Data Engineering Intern(Spring/Summer 2026)

Description: • Support the development and maintenance of data pipelines using Databricks, Spark, and similar technologies. • Write and optimize SQL and Python scripts for data transformation, integration, and automation tasks. • Develop automation scripts that populate metadata and comments across Databricks tables using structured definitions such as CSV files. • Assist in building a proof-of-concept for an automated data dictionary maintained with existing Databricks metadata. • Contribute to prototyping an AI-powered knowledge agent that uses internal data and documentation to answer common questions. • Collaborate with team members to improve data quality, cataloging, and metadata management across the ecosystem. • Participate in code reviews, design discussions, and sprint ceremonies to learn engineering best practices. • Document findings, workflows, and automation processes for future reuse. • Perform other duties as assigned.

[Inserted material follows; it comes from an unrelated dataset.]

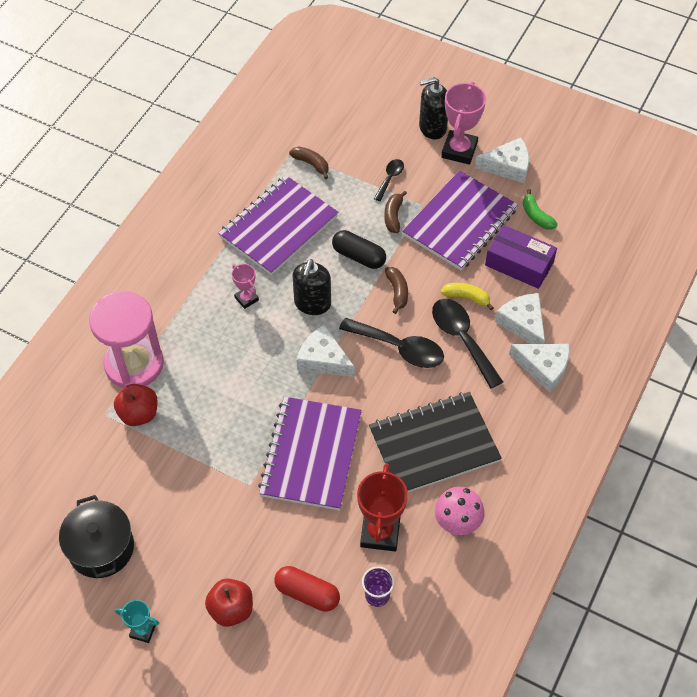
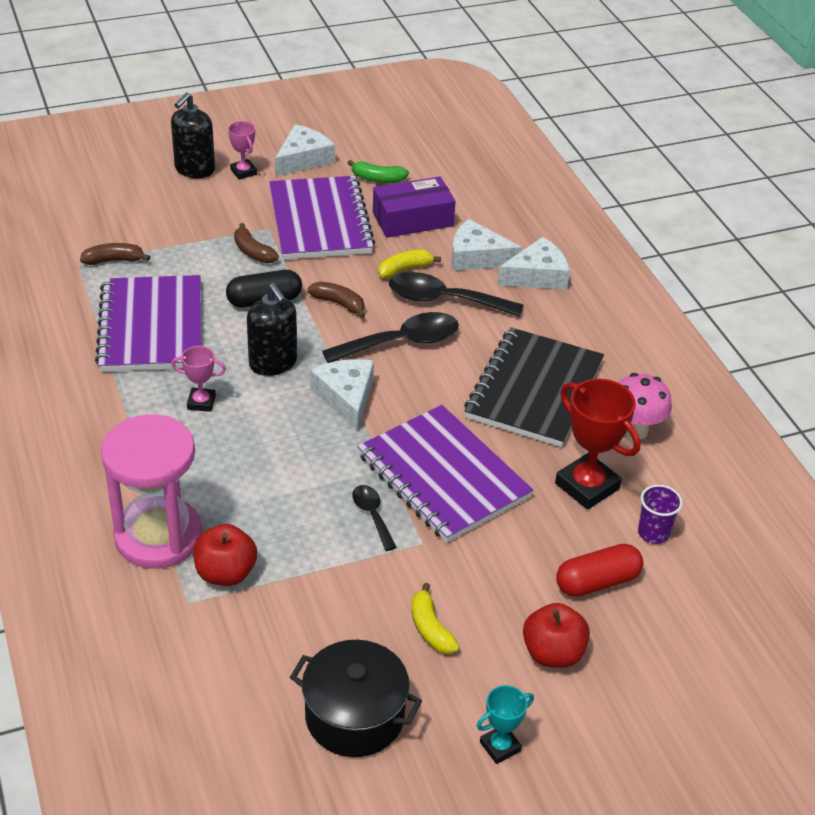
camera: 50 degrees left, 15 degrees down
(192, 536) = (430, 628): none -> yellow banana
(323, 359) = (346, 397): white cheese -> white cheese turned 90 degrees clockwise
(390, 178) = (208, 227): black spoon -> black spoon (372, 515)
(459, 150) = (243, 172): pink trophy -> pink trophy, size x0.55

Requirements: • Actively pursuing a Bachelor’s or Master’s degree in Computer Science, Software Engineering, Information Systems, or a related technical field. • Foundational knowledge of Python and SQL for data manipulation and analysis. • Familiarity with ETL concepts and structured data formats such as CSV, JSON, and Parquet. • Interest in cloud-based data platforms, with Azure preferred. • Strong analytical and problem-solving skills with an eagerness to learn. • Effective communication and teamwork skills. • Exposure to Databricks, Apache Spark, or other distributed data frameworks is preferred. • Familiarity with Git or version control practices is preferred. • Interest in AI/LLM-based automation, data documentation, or metadata management is preferred. • Prior project or internship experience in data engineering or cloud technologies is preferred.